Give back only the lines in the records below from the one with "pinky mcp: (140, 405)" to the one with "pinky pip: (200, 246)", both inclusive, word for word.

*DATASET RECORDS*:

*-*-*

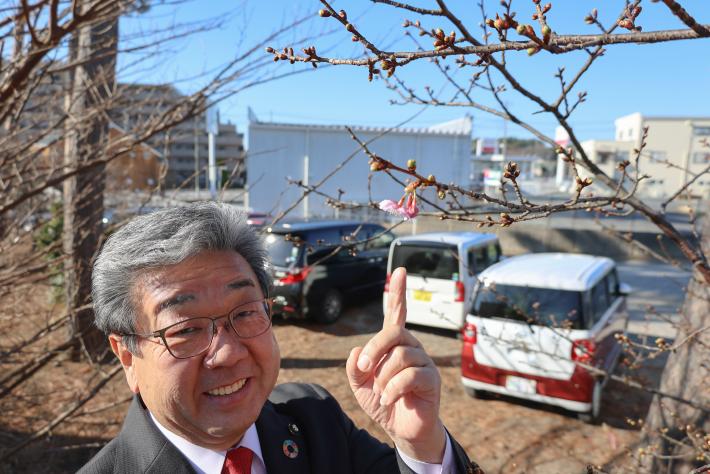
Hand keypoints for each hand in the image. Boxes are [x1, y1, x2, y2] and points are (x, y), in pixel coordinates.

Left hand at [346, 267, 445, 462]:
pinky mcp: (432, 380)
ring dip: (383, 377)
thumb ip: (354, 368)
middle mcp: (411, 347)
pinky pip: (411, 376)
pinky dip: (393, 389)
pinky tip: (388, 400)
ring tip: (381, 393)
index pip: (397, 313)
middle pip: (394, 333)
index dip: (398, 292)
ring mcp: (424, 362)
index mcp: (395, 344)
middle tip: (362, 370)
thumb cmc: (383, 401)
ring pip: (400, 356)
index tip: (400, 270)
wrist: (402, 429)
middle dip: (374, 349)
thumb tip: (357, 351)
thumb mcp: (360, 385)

*-*-*

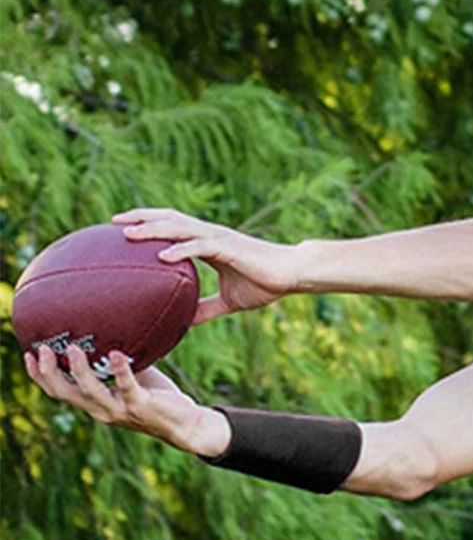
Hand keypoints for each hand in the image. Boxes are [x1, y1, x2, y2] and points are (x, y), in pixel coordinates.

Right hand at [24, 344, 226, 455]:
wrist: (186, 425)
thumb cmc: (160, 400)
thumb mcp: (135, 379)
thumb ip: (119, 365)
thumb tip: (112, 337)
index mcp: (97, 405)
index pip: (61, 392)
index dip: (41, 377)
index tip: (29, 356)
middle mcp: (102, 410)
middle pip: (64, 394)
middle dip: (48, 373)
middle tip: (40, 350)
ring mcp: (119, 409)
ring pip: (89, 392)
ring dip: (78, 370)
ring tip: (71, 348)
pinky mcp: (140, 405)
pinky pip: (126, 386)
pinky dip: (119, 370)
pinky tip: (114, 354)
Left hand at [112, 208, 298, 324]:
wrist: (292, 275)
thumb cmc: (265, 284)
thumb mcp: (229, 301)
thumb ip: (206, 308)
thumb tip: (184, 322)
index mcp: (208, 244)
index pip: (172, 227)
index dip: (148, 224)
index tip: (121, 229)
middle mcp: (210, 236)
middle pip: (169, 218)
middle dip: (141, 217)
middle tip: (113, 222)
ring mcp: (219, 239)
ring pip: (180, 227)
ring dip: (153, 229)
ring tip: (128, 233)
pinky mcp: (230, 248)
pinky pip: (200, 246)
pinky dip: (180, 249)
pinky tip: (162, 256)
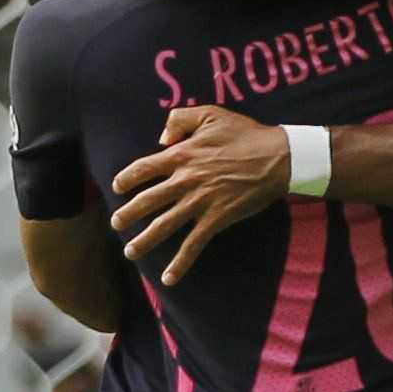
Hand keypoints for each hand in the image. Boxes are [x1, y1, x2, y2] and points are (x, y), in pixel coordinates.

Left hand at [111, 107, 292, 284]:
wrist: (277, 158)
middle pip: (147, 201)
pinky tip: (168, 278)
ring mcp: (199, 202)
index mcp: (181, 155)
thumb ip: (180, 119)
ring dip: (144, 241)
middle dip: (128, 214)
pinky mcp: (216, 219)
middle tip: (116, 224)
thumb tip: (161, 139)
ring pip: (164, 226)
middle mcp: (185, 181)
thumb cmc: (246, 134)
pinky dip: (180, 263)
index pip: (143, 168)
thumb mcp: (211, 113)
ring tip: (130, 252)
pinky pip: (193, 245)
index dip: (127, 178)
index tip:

*-*-*

*SOLUTION*:
pinky mcp: (140, 405)
pinky pip: (126, 386)
pinky dip: (119, 370)
pinky tip: (114, 354)
Left hand at [112, 208, 298, 324]:
wrist: (292, 275)
thumb cmc: (265, 284)
thumb mcp: (229, 301)
thumb ip: (206, 308)
thumb tip: (184, 322)
index mcp: (208, 244)
index pip: (172, 227)
index dip: (148, 224)
index tip: (121, 229)
middle mcp: (210, 236)
middle pip: (169, 218)
middle dip: (141, 217)
middle tip: (113, 222)
ring mcp: (219, 239)
ring pip: (180, 227)
ring dip: (153, 229)
ring tip: (128, 233)
pinky mcp: (230, 248)
pinky pip: (200, 246)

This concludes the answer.